Hello!

I’ve been working a lot of Azure Databricks, and one of the things I’m really impressed by is how straightforward it has been to use source control to store not just notebooks, but other artifacts such as jobs and clusters. This is because the API is well documented, and it’s a case of pushing either a file (in the case of notebooks) or a bit of json config (in the case of everything else). Compared to SQL Agent Jobs for example, or SSIS or SSAS, or Azure SQL Data WareHouse, or ADF, it is amazing.

What has also helped me greatly is that there is a PowerShell module called azure.databricks.cicd.tools. Now I’ve already mentioned it in previous posts, but it’s definitely worth mentioning again. Basically everything I’ve wanted to do I’ve been able to do using this PowerShell module, which is a bit of a relief quite frankly because I didn’t want to have to write this stuff myself! By creating a git repo locally, you cna push branches into a workspace and make changes there, before pulling back locally and then pushing to Azure DevOps or GitLab or whatever and create pull requests and merge. This is something you cannot do with the integrated git in a workspace. Handy!

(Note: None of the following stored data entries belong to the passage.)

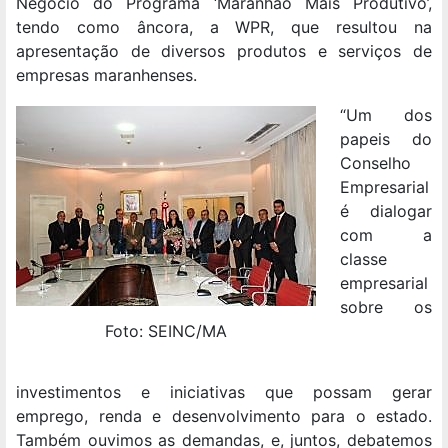
Negócio do Programa ‘Maranhão Mais Produtivo’,
tendo como âncora, a WPR, que resultou na
apresentação de diversos produtos e serviços de
empresas maranhenses.
“Um dos
papeis do
Conselho
Empresarial
é dialogar
com a
classe
empresarial
sobre os
Foto: SEINC/MA
investimentos e iniciativas que possam gerar
emprego, renda e desenvolvimento para o estado.
Também ouvimos as demandas, e, juntos, debatemos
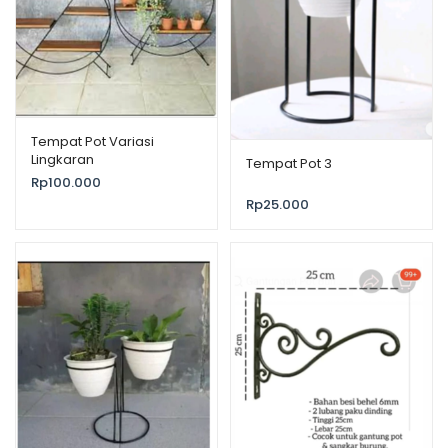
Tempat Pot Variasi
Lingkaran
Tempat Pot 3
Rp
100.000
Rp
25.000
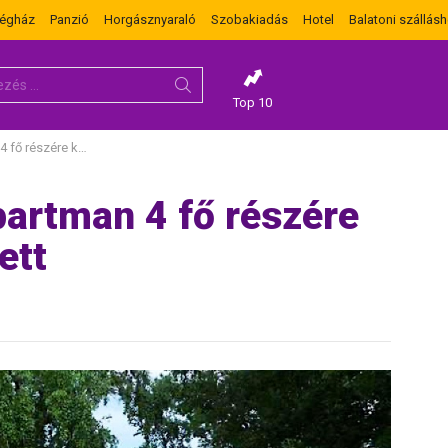
dégház
Panzió
Horgásznyaraló
Szobakiadás
Hotel
Balatoni szállásh
Top 10
özvetlen a tó mellett
apartman 4 fő részére
ett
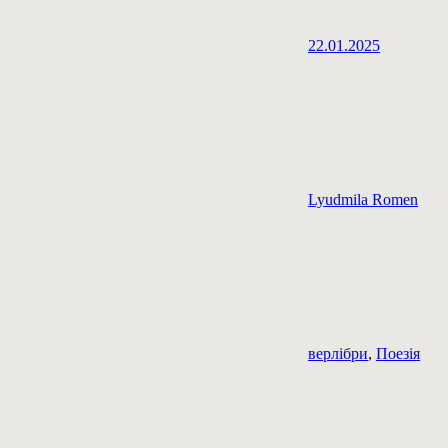
22.01.2025
Lyudmila Romen
верлібри
,
Поезія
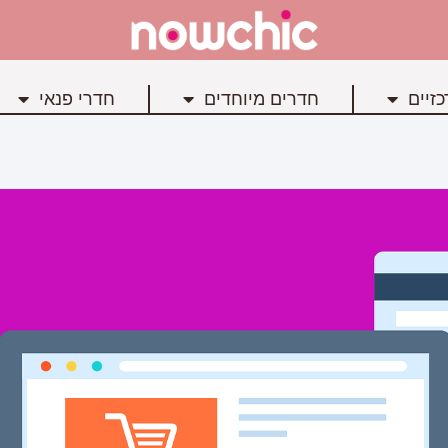
זיים
חדרים מיוחדים
חדרי פנאי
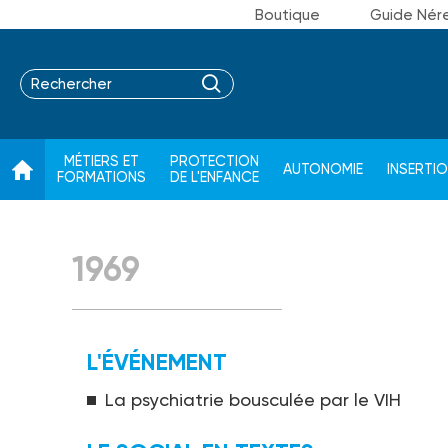
Boutique
Guide Nér
MÉTIERS ET
PROTECTION
AUTONOMIE
INSERTI
FORMATIONS
DE L'ENFANCE
1969
L'ÉVÉNEMENT
La psychiatrie bousculée par le VIH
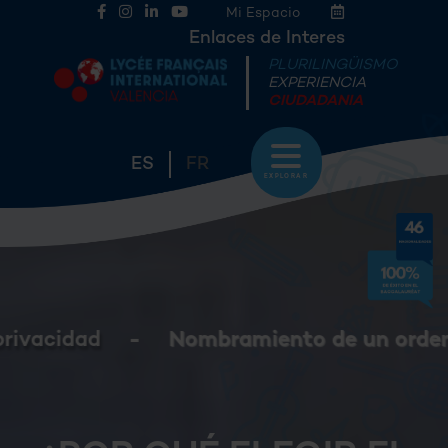
Mi Espacio
Enlaces de Interes
PLURILINGÜISMO
EXPERIENCIA
CIUDADANIA
ES
FR
EXPLORAR
amiento de un ordenador secundario en f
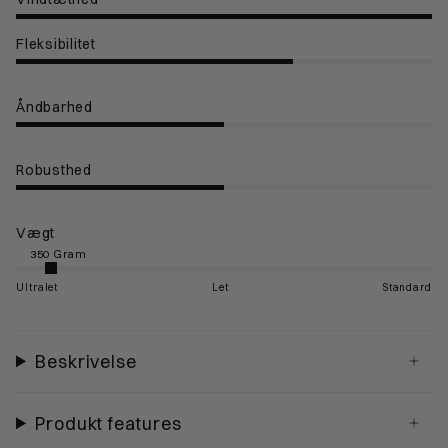
Fleksibilitet
Åndbarhed
Robusthed
Vægt
Ultralet
Let
Standard
Beskrivelse
Produkt features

It’s easy to publish a folder to a workspace: you can run this -

Import-DatabricksFolder -BearerToken $BearerToken -Region $Region -LocalPath $localPath -DatabricksPath $dataBricksPath -Verbose

And boom! It’s right there in your workspace. And if you want to pull from the workspace, it is a case of running this -

Export-DatabricksFolder -BearerToken $BearerToken -Region $Region -LocalOutputPath $localOutputPath -ExportPath $exportPath -Verbose

And bosh! It’s pulled back to the local folder. And what makes it really neat is that (for .py files at least and I’m sure most other files types) git is smart enough to pick up where there have been modifications in notebooks. So you don’t have to concern yourself with pulling specific notebooks down from a workspace; you can pull the root folder of a project and only the notebooks that you have changed will appear in your git repo.

Except, of course, when notebooks you haven’t changed appear as modified. This is slightly concerning, and it happened to me recently. Looking at the chagne that was downloaded, a single line had been removed:

# COMMAND ----------

A cell is separated in a .py file by # COMMAND ---------- and when a notebook is published it appears that the API will check remove a blank cell at the end of a notebook. So when a notebook is downloaded again then it will mark this removal of a blank cell as a change. Alright simple enough, remove the blank cell at the end and job done. However if there are multiple blank cells at the end it will only remove the last blank cell. This means that when the notebook is published again, the next last blank cell will also be removed, and will be marked as a change again. Chances are those cells are not required, so delete them from a notebook or the repo and push, and the problem will go away.